How to complete this task — Pick out every line in the items below that contains the string "مجازی", with case counting, and copy each of those lines.
[[ Extracted information open ]]
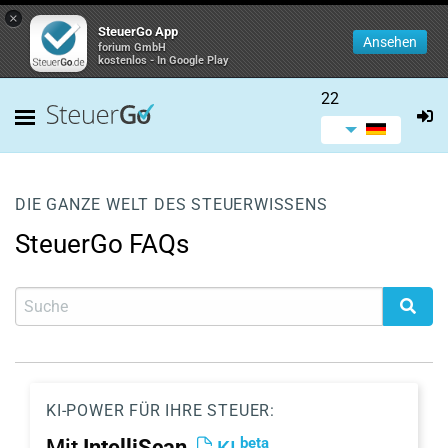
×
SteuerGo App
Ansehen
forium GmbH
kostenlos - In Google Play
22
DIE GANZE WELT DES STEUERWISSENS
SteuerGo FAQs
KI-POWER FÜR IHRE STEUER:
beta
Mit
IntelliScan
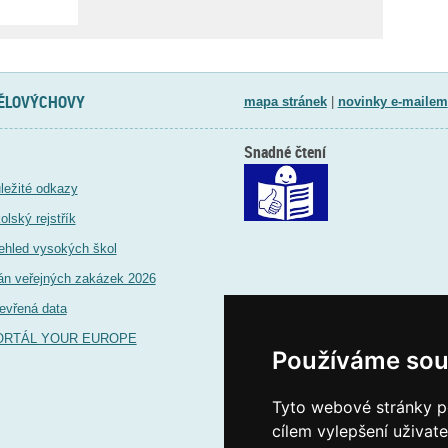
TĚLOVÝCHOVY
mapa stránek
|
novinky e-mailem
Snadné čtení
ležité odkazy
olský rejstřík
ehled vysokých škol
án veřejných zakázek 2026
evřená data
ORTÁL YOUR EUROPE
Používáme sou
Tyto webové stránky po
cílem vylepšení uživat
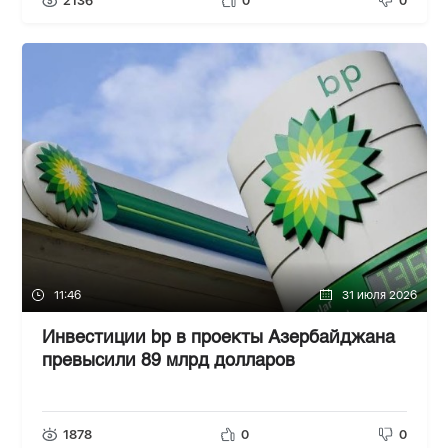
2136
0
0
11:46
31 июля 2026
Инвестиции bp в проекты Азербайджана
превысили 89 млрд долларов
1878
0
0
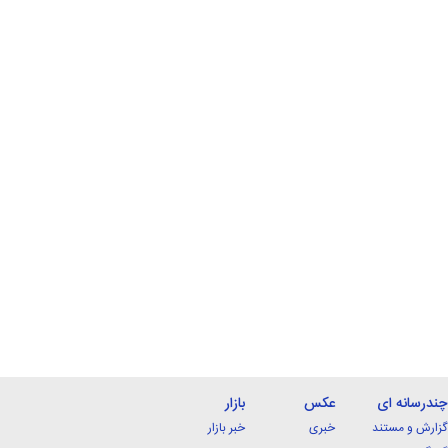
چندرسانه ای
عکس
بازار
گزارش و مستند
خبری
خبر بازار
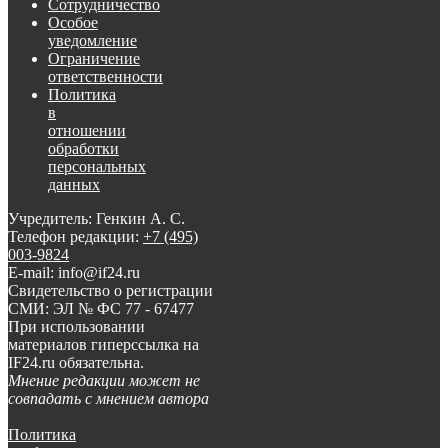
Сотрудничество
Особое
уведомление
Ограничение
ответственности
Политика
в
отношении
обработки
персональных
данных
Учредитель: Генкин А. С.
Телефон редакции:
+7 (495)
003-9824
E-mail: info@if24.ru
Свидетельство о регистрации
СМИ: ЭЛ № ФС 77 - 67477
При использовании
материалов гиперссылка на
IF24.ru обязательна.
Мнение редакции может не
совпадать с мнением автора
Политика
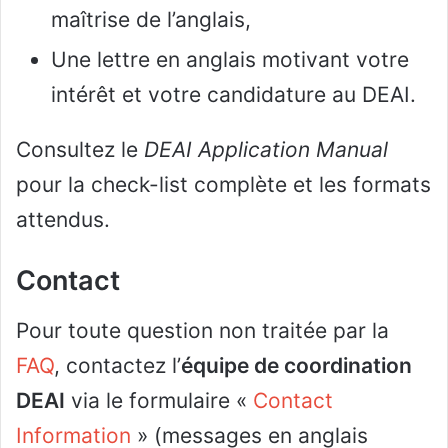
maîtrise de l’anglais,
Une lettre en anglais motivant votre
intérêt et votre candidature au DEAI.
Consultez le
DEAI Application Manual
pour la check-list complète et les formats
attendus.
Contact
Pour toute question non traitée par la
FAQ
, contactez l’
équipe de coordination
DEAI
via le formulaire «
Contact
Information
» (messages en anglais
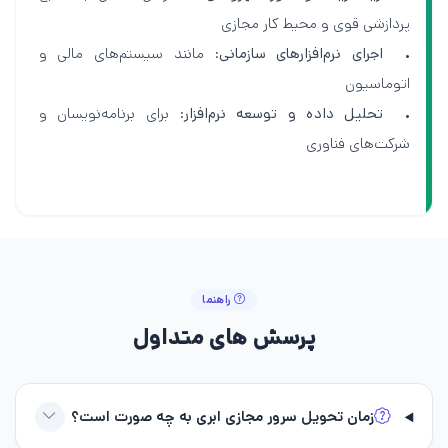
پردازشی قوی و محیط کار مجازی
•
اجرای نرم‌افزارهای سازمانی
: مانند سیستم‌های مالی و
اتوماسیون
•
تحلیل داده و توسعه نرم‌افزار
: برای برنامه‌نویسان و
شرکت‌های فناوری
راهنما
پرسش‌ های متداول
زمان تحویل سرور مجازی ابری به چه صورت است؟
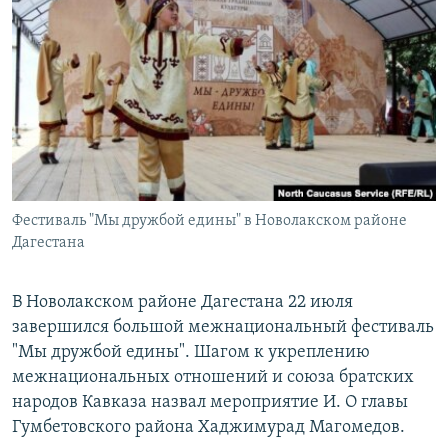
РАСПИСАНИЕ ВЕЩАНИЯ
ПОДПИШИТЕСЬ НА РАССЫЛКУ
СОЦИАЛЬНЫЕ СЕТИ
Фестиваль "Мы дружбой едины" в Новолакском районе
Все сайты РСЕ/РС
Дагестана
В Новолакском районе Дагестана 22 июля
завершился большой межнациональный фестиваль
"Мы дружбой едины". Шагом к укреплению
межнациональных отношений и союза братских
народов Кавказа назвал мероприятие И. О главы
Гумбетовского района Хаджимурад Магомедов.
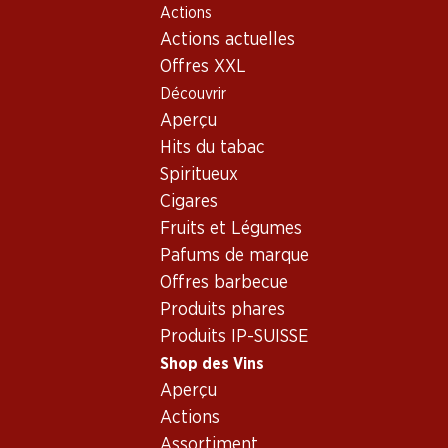
Actions
Table Of Content
Home
Shop des Vins
Vins/champagnes
Vin rouge
Aller au contenu principal
Aller à la table des matières
Aller au menu principal
Actions actuelles
Offres XXL
Découvrir
Aperçu
Hits du tabac
Spiritueux
Cigares
Fruits et Légumes
Pafums de marque
Offres barbecue
Produits phares
Produits IP-SUISSE
Shop des Vins
Aperçu
Les Râbles Pinot Noir AOC Neuch
Actions
Assortiment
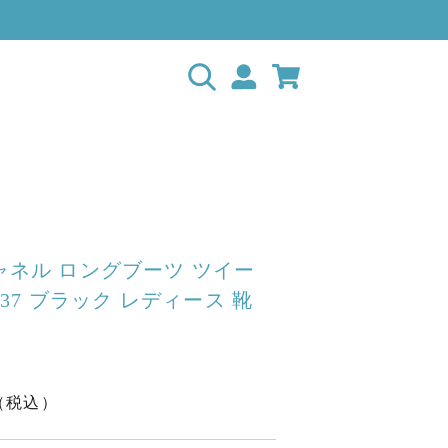
シャネル ロングブーツ ツイー
43 37 ブラック レディース 靴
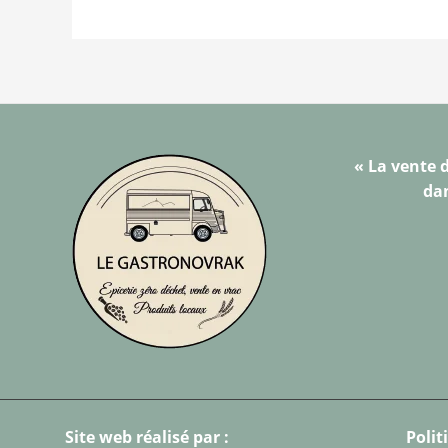
« La vente d
dan
Site web réalisé par :
Polit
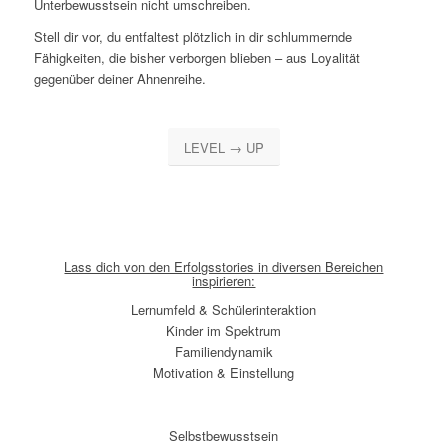
Unterbewusstsein nicht umschreiben.
Stell dir vor, du entfaltest plötzlich in dir schlummernde
Fähigkeiten, die bisher verborgen blieben – aus Loyalität
gegenüber deiner Ahnenreihe.
LEVEL → UP
Lass dich von den Erfolgsstories in diversen Bereichen
inspirieren:
Lernumfeld & Schülerinteraktion
Kinder im Spektrum
Familiendynamik
Motivation & Einstellung
Selbstbewusstsein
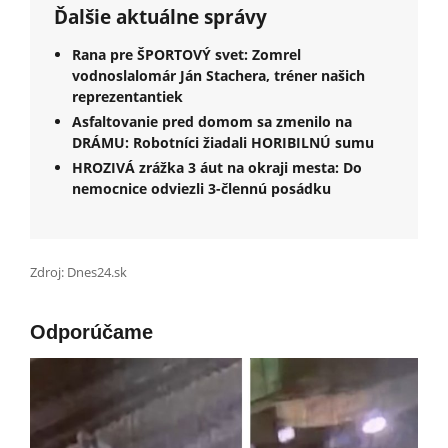
Ďalšie aktuálne správy
Rana pre ŠPORTOVÝ svet: Zomrel
vodnoslalomár Ján Stachera, tréner našich
reprezentantiek
Asfaltovanie pred domom sa zmenilo na
DRÁMU: Robotníci žiadali HORIBILNÚ sumu
HROZIVÁ zrážka 3 áut na okraji mesta: Do
nemocnice odviezli 3-člennú posádku
Zdroj: Dnes24.sk
Odporúčame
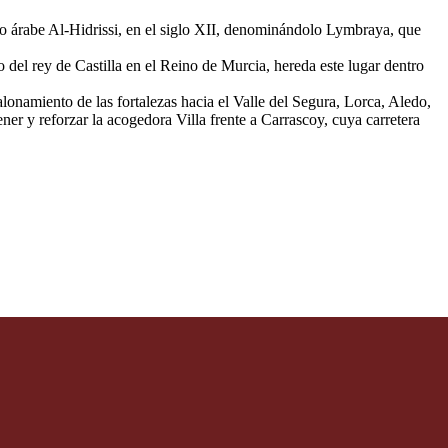
rafo árabe Al-Hidrissi, en el siglo XII, denominándolo Lymbraya, que
del rey de Castilla en el Reino de Murcia, hereda este lugar dentro
lonamiento de las fortalezas hacia el Valle del Segura, Lorca, Aledo,
er y reforzar la acogedora Villa frente a Carrascoy, cuya carretera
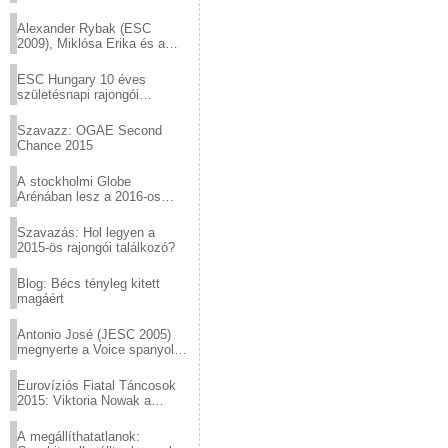
helyed!
Alexander Rybak (ESC
2009), Miklósa Erika és a
Virtuózok tehetségkutató
sztárjai a Margitszigeten
ESC Hungary 10 éves
születésnapi rajongói
találkozó
Szavazz: OGAE Second
Chance 2015
A stockholmi Globe
Arénában lesz a 2016-os
Eurovízió
Szavazás: Hol legyen a
2015-ös rajongói találkozó?
Blog: Bécs tényleg kitett
magáért
Antonio José (JESC 2005)
megnyerte a Voice spanyol
verzióját
Eurovíziós Fiatal Táncosok
2015: Viktoria Nowak a
győztes Lengyelországból
A megállíthatatlanok:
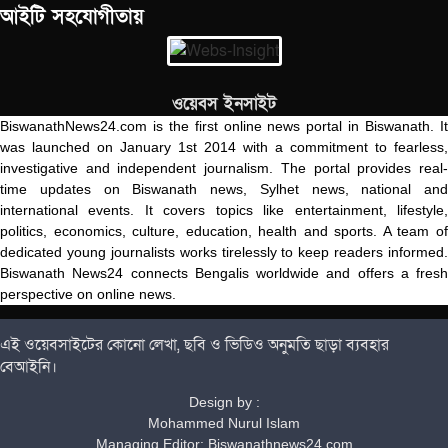
আইটি সহযোগীতায়
ওয়েবস ইনসাইট
BiswanathNews24.com is the first online news portal in Biswanath. It
was launched on January 1st 2014 with a commitment to fearless,
investigative and independent journalism. The portal provides real-
time updates on Biswanath news, Sylhet news, national and
international events. It covers topics like entertainment, lifestyle,
politics, economics, culture, education, health and sports. A team of
dedicated young journalists works tirelessly to keep readers informed.
Biswanath News24 connects Bengalis worldwide and offers a fresh
perspective on online news.
এই ওয়েবসাইটের কোনো লেখা, ছবি ও ভিডিও অনুমতি ছাড়া ব্যবহার
বেআইনি।
Design by :
Mohammed Nurul Islam
Managing Editor: Biswanathnews24.com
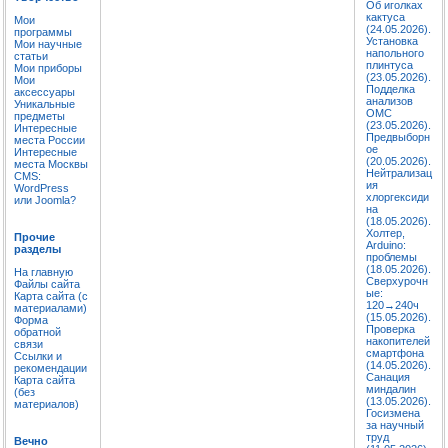
Об иголках
кактуса
Мои
(24.05.2026).
программы
Установка
Мои научные
напольного
статьи
плинтуса
Мои приборы
(23.05.2026).
Мои
Подделка
аксессуары
анализов
Уникальные
ОМС
предметы
(23.05.2026).
Интересные
Предвыборн
места России
ое
Интересные
(20.05.2026).
места Москвы
Нейтрализац
CMS:
ия
WordPress
хлоргексиди
или Joomla?
на
(18.05.2026).
Холтер,
Прочие
Arduino:
разделы
проблемы
(18.05.2026).
На главную
Сверхурочн
Файлы сайта
ые:
Карта сайта (с
120→240ч
материалами)
(15.05.2026).
Форма
Проверка
обратной
накопителей
связи
смартфона
Ссылки и
(14.05.2026).
рекомендации
Санация
Карта сайта
миндалин
(без
(13.05.2026).
материалов)
Госизмена
за научный
труд
Вечно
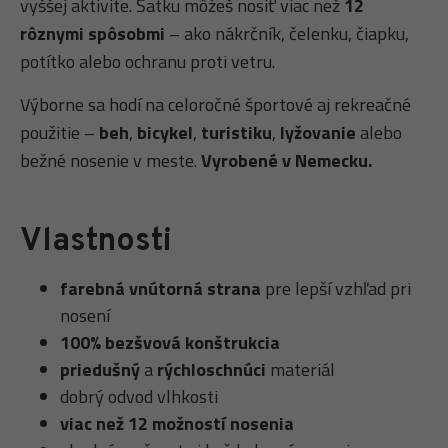
vyššej aktivite. Šatku môžeš nosiť viac než
12
rôznymi spôsobmi
– ako nákrčník, čelenku, čiapku,
potítko alebo ochranu proti vetru.
Výborne sa hodí na celoročné športové aj rekreačné
použitie –
beh
,
bicykel
,
turistiku
,
lyžovanie
alebo
bežné nosenie v meste.
Vyrobené v Nemecku.
Vlastnosti
farebná vnútorná strana
pre lepší vzhľad pri
nosení
100% bezšvová konštrukcia
priedušný
a
rýchloschnúci
materiál
dobrý odvod vlhkosti
viac než 12 možností nosenia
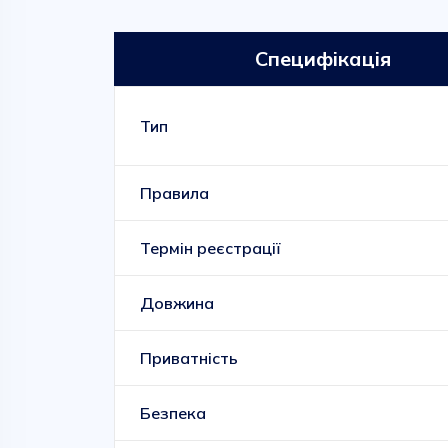
Специфікація
Тип
Правила
Термін реєстрації
Довжина
Приватність
Безпека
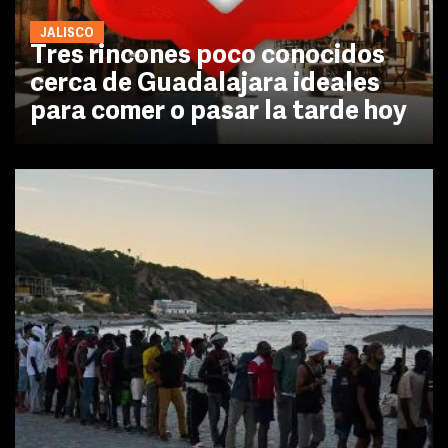
JALISCO
Tres rincones poco conocidos
cerca de Guadalajara ideales
para comer o pasar la tarde hoy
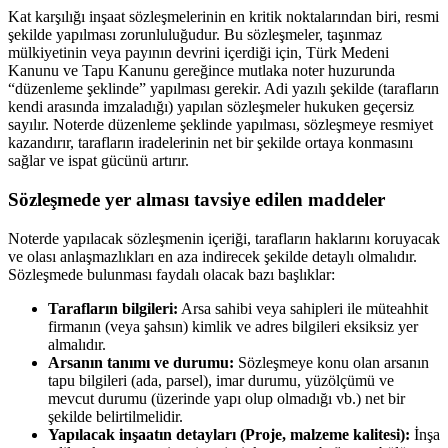
Kat karşılığı inşaat sözleşmelerinin en kritik noktalarından biri, resmi
şekilde yapılması zorunluluğudur. Bu sözleşmeler, taşınmaz
mülkiyetinin veya payının devrini içerdiği için, Türk Medeni
Kanunu ve Tapu Kanunu gereğince mutlaka noter huzurunda
“düzenleme şeklinde” yapılması gerekir. Adi yazılı şekilde (tarafların
kendi arasında imzaladığı) yapılan sözleşmeler hukuken geçersiz
sayılır. Noterde düzenleme şeklinde yapılması, sözleşmeye resmiyet
kazandırır, tarafların iradelerinin net bir şekilde ortaya konmasını
sağlar ve ispat gücünü artırır.
Sözleşmede yer alması tavsiye edilen maddeler
Noterde yapılacak sözleşmenin içeriği, tarafların haklarını koruyacak
ve olası anlaşmazlıkları en aza indirecek şekilde detaylı olmalıdır.
Sözleşmede bulunması faydalı olacak bazı başlıklar:
Tarafların bilgileri:
Arsa sahibi veya sahipleri ile müteahhit
firmanın (veya şahsın) kimlik ve adres bilgileri eksiksiz yer
almalıdır.
Arsanın tanımı ve durumu:
Sözleşmeye konu olan arsanın
tapu bilgileri (ada, parsel), imar durumu, yüzölçümü ve
mevcut durumu (üzerinde yapı olup olmadığı vb.) net bir
şekilde belirtilmelidir.
Yapılacak inşaatın detayları (Proje, malzeme kalitesi):
İnşa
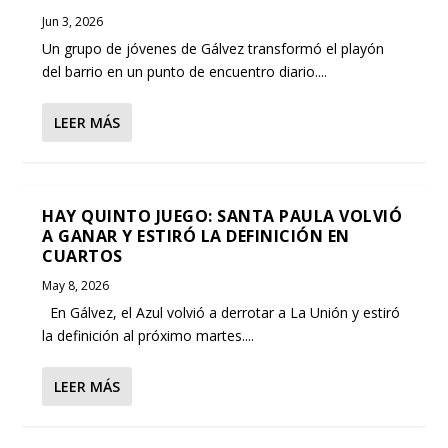
Jun 3, 2026
Un grupo de jóvenes de Gálvez transformó el playón
del barrio en un punto de encuentro diario....
LEER MÁS
HAY QUINTO JUEGO: SANTA PAULA VOLVIÓ
A GANAR Y ESTIRÓ LA DEFINICIÓN EN
CUARTOS
May 8, 2026
En Gálvez, el Azul volvió a derrotar a La Unión y estiró
la definición al próximo martes....
LEER MÁS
[[ Extracted information closed ]]
Written response —
پردازشی قوی و محیط کار مجازی
زمان تحویل سرور مجازی ابری به چه صورت است؟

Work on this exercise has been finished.